(Electronics engineering source data)
____________

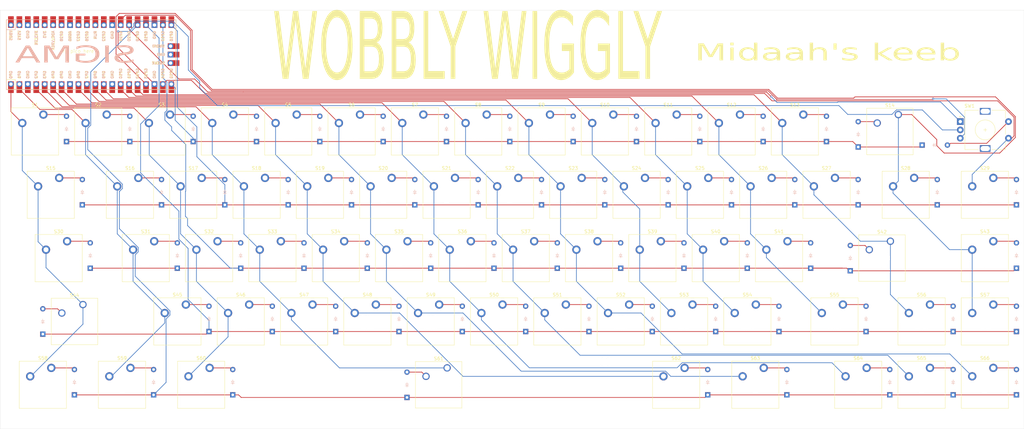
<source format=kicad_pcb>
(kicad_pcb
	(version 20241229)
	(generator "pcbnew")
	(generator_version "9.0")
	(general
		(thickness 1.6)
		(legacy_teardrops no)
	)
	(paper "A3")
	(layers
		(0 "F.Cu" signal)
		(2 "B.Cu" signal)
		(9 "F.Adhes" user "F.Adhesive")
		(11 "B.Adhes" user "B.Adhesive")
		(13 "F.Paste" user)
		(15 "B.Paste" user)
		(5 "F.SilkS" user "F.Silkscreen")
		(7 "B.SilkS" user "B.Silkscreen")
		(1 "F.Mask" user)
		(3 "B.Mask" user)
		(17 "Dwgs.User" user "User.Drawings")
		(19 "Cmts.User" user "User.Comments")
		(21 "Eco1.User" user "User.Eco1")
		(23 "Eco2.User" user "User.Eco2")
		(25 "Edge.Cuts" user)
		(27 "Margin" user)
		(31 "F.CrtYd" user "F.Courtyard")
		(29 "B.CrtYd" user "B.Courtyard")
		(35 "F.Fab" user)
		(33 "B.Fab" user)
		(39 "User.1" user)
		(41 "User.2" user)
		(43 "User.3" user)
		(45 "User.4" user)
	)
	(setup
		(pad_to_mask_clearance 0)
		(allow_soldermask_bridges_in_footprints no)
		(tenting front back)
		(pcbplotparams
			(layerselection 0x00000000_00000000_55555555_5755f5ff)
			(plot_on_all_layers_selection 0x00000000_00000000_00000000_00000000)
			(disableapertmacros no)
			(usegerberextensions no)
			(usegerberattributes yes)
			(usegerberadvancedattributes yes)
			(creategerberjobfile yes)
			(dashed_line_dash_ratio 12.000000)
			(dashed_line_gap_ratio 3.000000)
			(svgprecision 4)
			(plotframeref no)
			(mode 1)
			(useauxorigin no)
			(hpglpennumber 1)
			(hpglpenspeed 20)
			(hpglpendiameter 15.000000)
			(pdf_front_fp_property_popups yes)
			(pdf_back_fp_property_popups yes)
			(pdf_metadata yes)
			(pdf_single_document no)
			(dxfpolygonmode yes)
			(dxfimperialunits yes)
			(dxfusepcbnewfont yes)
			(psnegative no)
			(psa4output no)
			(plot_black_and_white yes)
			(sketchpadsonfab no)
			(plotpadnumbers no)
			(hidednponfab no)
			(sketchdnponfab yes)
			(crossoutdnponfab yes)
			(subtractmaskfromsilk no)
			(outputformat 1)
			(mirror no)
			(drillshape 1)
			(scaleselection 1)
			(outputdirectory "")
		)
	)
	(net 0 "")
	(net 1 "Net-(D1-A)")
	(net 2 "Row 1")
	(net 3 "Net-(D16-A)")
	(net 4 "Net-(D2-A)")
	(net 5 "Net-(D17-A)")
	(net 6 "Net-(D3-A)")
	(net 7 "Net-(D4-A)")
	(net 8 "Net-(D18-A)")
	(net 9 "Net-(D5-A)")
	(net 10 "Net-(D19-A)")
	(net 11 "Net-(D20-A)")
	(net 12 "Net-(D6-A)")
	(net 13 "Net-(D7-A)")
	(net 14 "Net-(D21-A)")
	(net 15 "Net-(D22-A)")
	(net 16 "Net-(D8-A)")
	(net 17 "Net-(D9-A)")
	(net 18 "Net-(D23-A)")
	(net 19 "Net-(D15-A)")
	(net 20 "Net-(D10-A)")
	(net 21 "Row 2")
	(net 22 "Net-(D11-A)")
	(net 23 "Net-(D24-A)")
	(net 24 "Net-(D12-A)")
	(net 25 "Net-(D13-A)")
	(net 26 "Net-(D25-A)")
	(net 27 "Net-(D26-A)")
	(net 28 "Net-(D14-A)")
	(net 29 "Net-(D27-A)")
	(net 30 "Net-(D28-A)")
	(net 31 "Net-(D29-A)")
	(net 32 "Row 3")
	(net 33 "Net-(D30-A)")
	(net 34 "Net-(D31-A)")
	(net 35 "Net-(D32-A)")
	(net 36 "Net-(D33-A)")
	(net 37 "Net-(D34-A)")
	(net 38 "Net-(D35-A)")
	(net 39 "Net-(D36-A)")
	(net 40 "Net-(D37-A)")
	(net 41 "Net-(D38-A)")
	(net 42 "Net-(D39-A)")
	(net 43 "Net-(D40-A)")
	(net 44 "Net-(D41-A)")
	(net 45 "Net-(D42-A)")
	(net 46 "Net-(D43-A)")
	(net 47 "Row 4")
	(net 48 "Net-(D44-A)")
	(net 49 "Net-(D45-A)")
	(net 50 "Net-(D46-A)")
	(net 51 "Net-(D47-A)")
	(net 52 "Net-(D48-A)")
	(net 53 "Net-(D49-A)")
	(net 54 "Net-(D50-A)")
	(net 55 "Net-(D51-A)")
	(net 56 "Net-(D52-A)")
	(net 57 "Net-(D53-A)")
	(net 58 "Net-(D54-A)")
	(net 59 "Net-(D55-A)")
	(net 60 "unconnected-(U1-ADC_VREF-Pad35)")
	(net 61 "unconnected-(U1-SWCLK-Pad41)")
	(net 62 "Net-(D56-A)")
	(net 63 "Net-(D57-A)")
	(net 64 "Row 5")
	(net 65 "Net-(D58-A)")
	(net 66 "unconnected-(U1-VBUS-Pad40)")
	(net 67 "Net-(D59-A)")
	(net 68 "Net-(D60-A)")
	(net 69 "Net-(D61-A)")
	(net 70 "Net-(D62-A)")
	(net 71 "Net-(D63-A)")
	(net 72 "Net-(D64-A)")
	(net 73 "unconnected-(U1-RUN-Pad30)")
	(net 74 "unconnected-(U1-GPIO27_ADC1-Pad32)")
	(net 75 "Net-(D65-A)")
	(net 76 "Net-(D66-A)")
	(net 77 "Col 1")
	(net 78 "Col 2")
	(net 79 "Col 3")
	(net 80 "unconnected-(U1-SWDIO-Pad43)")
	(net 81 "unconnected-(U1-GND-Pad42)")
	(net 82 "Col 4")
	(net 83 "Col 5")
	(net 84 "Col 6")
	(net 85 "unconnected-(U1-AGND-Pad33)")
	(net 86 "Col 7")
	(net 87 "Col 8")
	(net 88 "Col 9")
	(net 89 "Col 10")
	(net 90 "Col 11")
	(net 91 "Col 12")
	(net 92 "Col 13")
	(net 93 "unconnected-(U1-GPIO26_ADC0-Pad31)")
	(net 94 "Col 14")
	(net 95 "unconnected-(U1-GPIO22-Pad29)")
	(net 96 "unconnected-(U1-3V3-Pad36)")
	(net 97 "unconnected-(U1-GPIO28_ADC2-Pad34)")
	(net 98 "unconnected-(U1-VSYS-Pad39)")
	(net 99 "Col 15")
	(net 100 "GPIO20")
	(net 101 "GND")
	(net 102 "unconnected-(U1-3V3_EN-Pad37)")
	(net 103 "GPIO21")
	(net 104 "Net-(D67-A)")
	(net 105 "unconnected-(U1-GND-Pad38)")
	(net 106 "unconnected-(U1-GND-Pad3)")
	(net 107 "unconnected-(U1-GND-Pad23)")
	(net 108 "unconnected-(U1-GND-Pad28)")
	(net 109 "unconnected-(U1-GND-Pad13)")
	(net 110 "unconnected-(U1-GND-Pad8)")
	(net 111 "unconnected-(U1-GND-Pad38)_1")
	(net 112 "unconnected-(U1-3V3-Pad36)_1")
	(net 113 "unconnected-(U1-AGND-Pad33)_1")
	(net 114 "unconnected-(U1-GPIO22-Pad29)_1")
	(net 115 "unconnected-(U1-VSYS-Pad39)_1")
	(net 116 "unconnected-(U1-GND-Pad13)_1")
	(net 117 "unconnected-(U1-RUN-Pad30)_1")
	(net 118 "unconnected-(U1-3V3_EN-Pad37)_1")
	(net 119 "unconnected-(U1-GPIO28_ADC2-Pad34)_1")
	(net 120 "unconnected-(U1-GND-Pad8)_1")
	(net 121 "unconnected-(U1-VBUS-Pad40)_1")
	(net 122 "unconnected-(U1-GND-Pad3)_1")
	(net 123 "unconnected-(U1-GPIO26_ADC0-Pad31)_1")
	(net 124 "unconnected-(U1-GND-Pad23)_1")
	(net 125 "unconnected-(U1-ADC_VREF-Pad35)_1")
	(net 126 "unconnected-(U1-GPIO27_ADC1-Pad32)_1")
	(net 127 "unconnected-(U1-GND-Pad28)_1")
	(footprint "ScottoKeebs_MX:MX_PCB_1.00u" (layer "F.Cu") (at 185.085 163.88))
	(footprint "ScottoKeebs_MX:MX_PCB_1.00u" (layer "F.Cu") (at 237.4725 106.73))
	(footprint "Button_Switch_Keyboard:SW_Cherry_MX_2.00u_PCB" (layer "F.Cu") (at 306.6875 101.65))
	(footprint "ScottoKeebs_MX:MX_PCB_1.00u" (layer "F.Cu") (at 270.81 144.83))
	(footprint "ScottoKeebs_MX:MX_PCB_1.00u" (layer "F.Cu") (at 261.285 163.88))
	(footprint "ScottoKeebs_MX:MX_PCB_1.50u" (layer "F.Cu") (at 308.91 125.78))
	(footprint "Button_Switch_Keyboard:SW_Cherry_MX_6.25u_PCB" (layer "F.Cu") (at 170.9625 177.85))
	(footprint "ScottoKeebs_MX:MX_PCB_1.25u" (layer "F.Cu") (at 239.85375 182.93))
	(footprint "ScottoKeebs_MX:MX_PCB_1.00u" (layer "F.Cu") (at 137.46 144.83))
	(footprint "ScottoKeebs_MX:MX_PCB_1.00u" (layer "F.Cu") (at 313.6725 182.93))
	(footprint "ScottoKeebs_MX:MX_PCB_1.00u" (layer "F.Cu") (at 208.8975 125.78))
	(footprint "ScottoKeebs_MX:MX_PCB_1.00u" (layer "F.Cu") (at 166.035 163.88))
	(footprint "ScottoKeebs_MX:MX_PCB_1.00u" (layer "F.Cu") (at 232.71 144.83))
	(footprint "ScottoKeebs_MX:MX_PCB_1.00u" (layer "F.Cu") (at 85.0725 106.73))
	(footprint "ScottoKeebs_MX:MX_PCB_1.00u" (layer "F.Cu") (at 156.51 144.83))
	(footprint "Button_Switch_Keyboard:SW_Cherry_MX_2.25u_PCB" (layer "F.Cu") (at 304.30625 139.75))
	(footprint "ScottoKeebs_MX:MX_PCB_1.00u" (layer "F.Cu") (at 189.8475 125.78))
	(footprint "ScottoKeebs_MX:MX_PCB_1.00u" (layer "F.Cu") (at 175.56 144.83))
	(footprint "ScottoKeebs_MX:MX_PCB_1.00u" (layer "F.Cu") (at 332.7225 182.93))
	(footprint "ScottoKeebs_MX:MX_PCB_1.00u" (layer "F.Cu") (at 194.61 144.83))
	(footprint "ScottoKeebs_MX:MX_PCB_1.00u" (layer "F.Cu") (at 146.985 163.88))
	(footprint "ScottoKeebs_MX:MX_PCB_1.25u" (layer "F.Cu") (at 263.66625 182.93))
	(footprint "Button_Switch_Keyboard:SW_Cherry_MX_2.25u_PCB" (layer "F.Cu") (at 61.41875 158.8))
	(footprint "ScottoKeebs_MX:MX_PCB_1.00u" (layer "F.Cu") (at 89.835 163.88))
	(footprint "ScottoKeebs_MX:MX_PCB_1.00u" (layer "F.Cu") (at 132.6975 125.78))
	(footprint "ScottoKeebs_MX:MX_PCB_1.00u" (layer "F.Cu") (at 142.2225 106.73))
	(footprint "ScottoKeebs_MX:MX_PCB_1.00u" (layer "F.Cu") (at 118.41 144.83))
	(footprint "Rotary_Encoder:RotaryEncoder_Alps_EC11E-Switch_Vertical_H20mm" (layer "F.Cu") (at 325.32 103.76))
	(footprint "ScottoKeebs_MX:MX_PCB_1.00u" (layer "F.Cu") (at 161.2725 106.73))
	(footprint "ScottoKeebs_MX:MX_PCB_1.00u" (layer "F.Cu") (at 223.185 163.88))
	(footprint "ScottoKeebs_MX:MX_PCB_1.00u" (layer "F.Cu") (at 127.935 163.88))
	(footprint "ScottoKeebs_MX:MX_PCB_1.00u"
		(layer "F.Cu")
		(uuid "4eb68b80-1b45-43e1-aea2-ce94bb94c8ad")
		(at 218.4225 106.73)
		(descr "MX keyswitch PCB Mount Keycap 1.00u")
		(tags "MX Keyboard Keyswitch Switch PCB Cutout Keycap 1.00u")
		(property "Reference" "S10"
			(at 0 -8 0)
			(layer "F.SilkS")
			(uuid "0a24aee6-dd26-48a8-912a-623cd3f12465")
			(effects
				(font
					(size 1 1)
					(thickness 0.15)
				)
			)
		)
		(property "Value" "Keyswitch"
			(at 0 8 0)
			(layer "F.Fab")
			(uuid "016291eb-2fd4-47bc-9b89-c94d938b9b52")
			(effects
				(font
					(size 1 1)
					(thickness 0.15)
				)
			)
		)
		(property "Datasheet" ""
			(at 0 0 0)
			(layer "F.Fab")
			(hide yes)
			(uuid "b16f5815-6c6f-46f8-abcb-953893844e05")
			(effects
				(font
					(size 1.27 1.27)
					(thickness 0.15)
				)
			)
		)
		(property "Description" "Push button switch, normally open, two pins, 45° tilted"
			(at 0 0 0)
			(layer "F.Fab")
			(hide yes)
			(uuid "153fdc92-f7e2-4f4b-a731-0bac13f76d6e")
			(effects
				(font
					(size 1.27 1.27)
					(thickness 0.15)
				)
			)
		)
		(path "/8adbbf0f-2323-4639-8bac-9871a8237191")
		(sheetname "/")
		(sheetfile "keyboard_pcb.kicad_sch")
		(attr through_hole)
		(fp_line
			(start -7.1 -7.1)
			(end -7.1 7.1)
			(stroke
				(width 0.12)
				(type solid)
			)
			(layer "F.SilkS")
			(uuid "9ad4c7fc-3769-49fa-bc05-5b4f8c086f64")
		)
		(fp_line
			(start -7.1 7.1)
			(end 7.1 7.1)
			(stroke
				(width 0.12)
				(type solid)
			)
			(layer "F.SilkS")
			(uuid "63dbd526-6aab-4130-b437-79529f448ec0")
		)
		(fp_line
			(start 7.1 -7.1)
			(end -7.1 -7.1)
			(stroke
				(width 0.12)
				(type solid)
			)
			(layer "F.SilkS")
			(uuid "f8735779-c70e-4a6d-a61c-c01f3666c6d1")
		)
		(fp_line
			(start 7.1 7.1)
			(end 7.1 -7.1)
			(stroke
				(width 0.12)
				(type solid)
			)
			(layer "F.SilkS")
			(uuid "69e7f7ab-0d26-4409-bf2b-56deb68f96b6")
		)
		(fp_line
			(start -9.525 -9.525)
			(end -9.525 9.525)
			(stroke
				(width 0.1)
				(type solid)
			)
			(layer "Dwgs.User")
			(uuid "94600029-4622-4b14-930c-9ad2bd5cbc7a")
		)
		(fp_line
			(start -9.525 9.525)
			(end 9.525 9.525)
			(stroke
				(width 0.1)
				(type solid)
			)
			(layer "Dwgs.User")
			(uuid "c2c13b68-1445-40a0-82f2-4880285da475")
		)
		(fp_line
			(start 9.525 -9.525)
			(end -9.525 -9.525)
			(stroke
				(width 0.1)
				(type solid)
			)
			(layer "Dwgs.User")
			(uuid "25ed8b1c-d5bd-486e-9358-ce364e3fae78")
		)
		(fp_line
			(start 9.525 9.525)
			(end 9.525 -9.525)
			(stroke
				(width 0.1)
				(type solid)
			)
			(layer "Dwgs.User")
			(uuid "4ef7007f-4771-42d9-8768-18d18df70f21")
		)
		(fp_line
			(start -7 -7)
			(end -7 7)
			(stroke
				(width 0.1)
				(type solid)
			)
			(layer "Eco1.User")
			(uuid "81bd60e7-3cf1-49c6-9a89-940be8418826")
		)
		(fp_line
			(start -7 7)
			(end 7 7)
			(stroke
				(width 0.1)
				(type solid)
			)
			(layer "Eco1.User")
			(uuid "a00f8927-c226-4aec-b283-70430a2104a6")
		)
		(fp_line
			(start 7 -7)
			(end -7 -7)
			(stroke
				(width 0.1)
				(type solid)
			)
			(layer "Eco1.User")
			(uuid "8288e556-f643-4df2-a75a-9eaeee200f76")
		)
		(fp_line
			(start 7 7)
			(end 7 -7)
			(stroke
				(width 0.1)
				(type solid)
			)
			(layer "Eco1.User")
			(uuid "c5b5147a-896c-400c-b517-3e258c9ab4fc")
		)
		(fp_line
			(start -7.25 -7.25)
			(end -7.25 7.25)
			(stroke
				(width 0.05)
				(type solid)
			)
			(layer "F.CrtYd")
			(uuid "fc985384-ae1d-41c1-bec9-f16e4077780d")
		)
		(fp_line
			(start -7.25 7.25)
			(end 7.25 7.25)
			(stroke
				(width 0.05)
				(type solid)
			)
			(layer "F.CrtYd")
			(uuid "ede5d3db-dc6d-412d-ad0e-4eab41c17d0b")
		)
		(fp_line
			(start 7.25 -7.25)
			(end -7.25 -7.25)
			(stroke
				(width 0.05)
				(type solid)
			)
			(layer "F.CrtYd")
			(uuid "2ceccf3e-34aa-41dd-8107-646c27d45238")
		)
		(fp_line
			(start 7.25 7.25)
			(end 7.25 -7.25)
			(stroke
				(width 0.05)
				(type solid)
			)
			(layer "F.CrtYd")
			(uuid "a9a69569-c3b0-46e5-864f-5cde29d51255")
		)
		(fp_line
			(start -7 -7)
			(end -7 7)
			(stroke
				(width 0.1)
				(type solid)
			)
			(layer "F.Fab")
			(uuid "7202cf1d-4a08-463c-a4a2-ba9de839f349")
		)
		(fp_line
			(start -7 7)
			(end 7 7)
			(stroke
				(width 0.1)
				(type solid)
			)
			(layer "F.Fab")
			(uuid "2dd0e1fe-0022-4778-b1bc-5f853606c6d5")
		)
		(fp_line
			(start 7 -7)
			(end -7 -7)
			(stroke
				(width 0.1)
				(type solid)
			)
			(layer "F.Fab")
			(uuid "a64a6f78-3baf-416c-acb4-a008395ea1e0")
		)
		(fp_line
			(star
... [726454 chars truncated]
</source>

____________

Out of the entries above, write out only the lines between the line holding "(at 313.6725 182.93))" and the line holding "(at 304.30625 139.75))", inclusive, each exactly as given.

	(footprint "ScottoKeebs_MX:MX_PCB_1.00u" (layer "F.Cu") (at 313.6725 182.93))
	(footprint "ScottoKeebs_MX:MX_PCB_1.00u" (layer "F.Cu") (at 208.8975 125.78))
	(footprint "ScottoKeebs_MX:MX_PCB_1.00u" (layer "F.Cu") (at 166.035 163.88))
	(footprint "ScottoKeebs_MX:MX_PCB_1.00u" (layer "F.Cu") (at 232.71 144.83))
	(footprint "ScottoKeebs_MX:MX_PCB_1.00u" (layer "F.Cu") (at 85.0725 106.73))
	(footprint "ScottoKeebs_MX:MX_PCB_1.00u" (layer "F.Cu") (at 156.51 144.83))
	(footprint "Button_Switch_Keyboard:SW_Cherry_MX_2.25u_PCB" (layer "F.Cu") (at 304.30625 139.75))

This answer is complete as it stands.